Un article de Le Monde a mis en exergue cette désinformation. Le docteur Laurence Esterle, directrice de recherche du CNRS, montre de son côté que les études ayant prétendument prouvé l’existence d’un lien entre avortement et troubles psychiques, seraient en réalité réalisées selon une méthodologie « médiocre ». Un constat tiré de la revue Social Science & Medicine en 2008, stipule, en matière de troubles psychiques, qu’il n’y aurait pas de différence entre les femmes ayant vécu un IVG et celles n’en ayant pas subi. De plus, le Collège national des gynécologues et obstétriciens révélait, en 2016, que l’IVG ne serait pas à mettre en relation avec une augmentation du risque d’infertilité.
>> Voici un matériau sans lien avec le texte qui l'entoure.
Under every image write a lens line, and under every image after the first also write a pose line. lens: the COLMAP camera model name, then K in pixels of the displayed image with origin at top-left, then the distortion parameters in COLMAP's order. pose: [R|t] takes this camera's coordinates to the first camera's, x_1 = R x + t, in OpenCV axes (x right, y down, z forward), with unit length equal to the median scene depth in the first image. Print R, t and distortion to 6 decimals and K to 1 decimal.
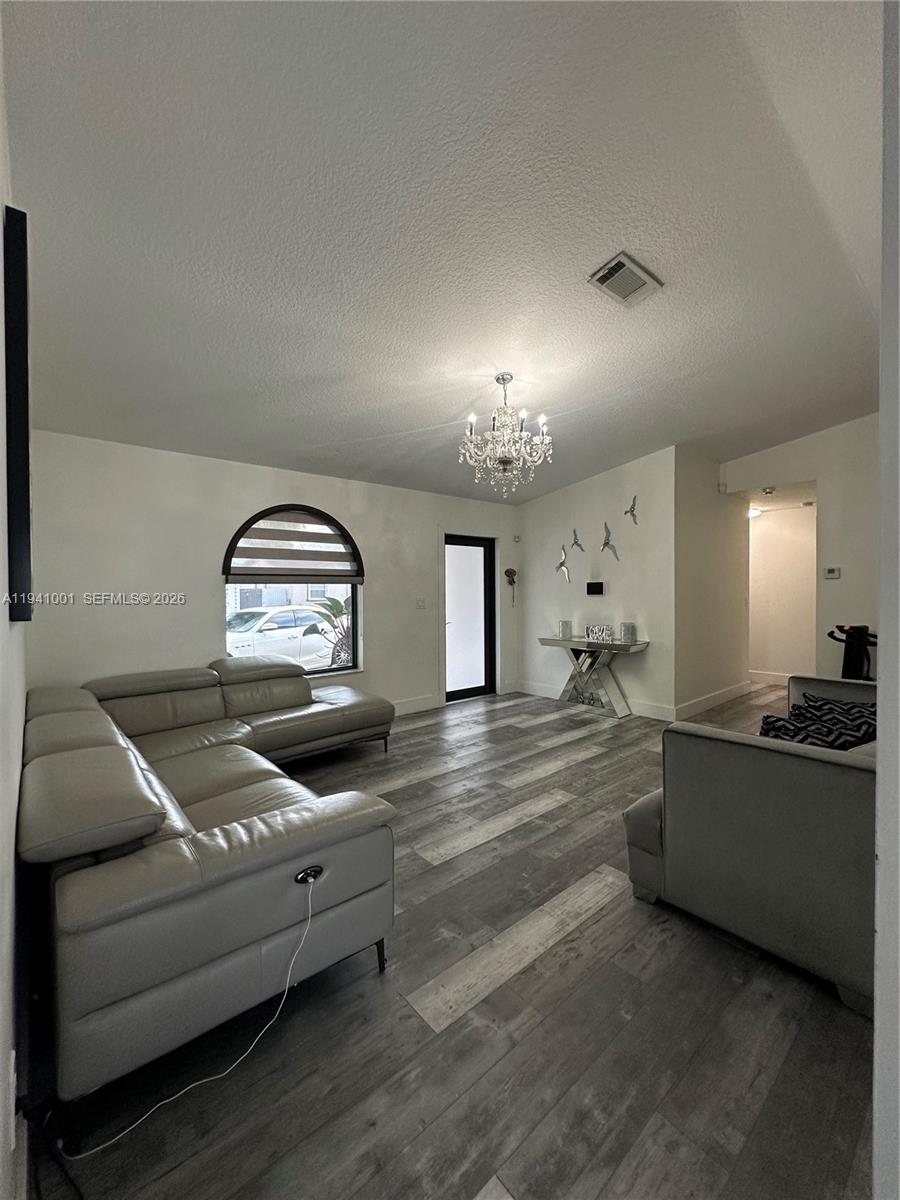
lens RADIAL K [[480.8, 0, 450.0], [0, 480.8, 600.0], [0, 0, 1]] dist [0.000871, 0.000165]
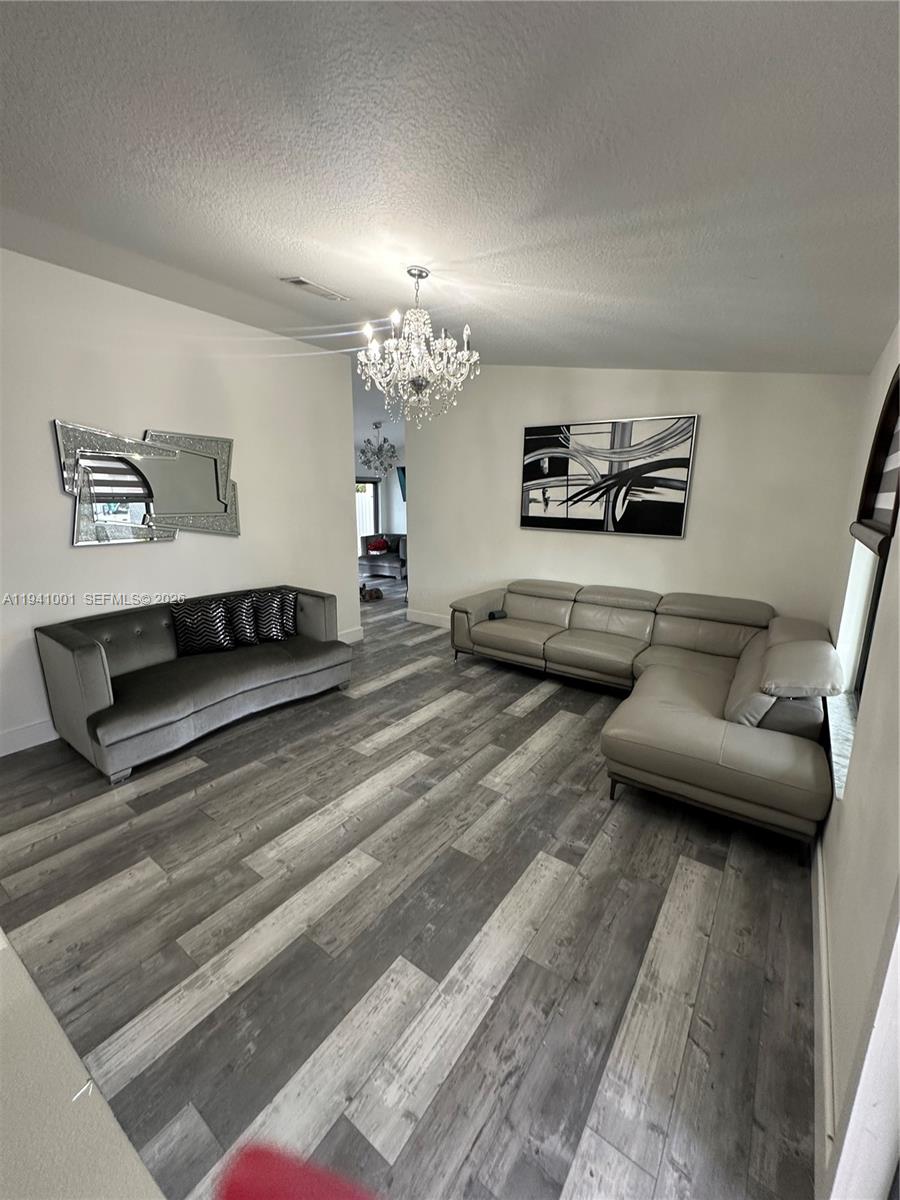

Enfin, une étude de 2009 réalisée par l’American College of Obstetricians and Gynecologists, réaffirmée en 2018, affirme que le cancer du sein en conséquence d’un IVG serait bien une légende urbaine. Intox ou marketing ?
A la lumière de la désinformation véhiculée sur internet, l’extension de délit d’entrave à l’IVG avait été votée en février 2017. Or, jugée « complexe », la loi semble avoir du mal à s’imposer. En effet, pour prouver l’entrave, il s’agirait de démontrer qu’une femme aurait reçu des pressions ou des menaces assez graves pour qu’elle-même le remarque. Ainsi, les « faux-nez » des anti-IVG survivent. Mais, selon Laurence Rossignol, sénatrice et, à l’époque, ministre des Droits des femmes, à l’AFP : « Si aujourd’hui ces sites se sentent épiés, sous surveillance, et qu’ils font plus attention à ce qu’ils disent, c’est qu’on a un peu réussi ».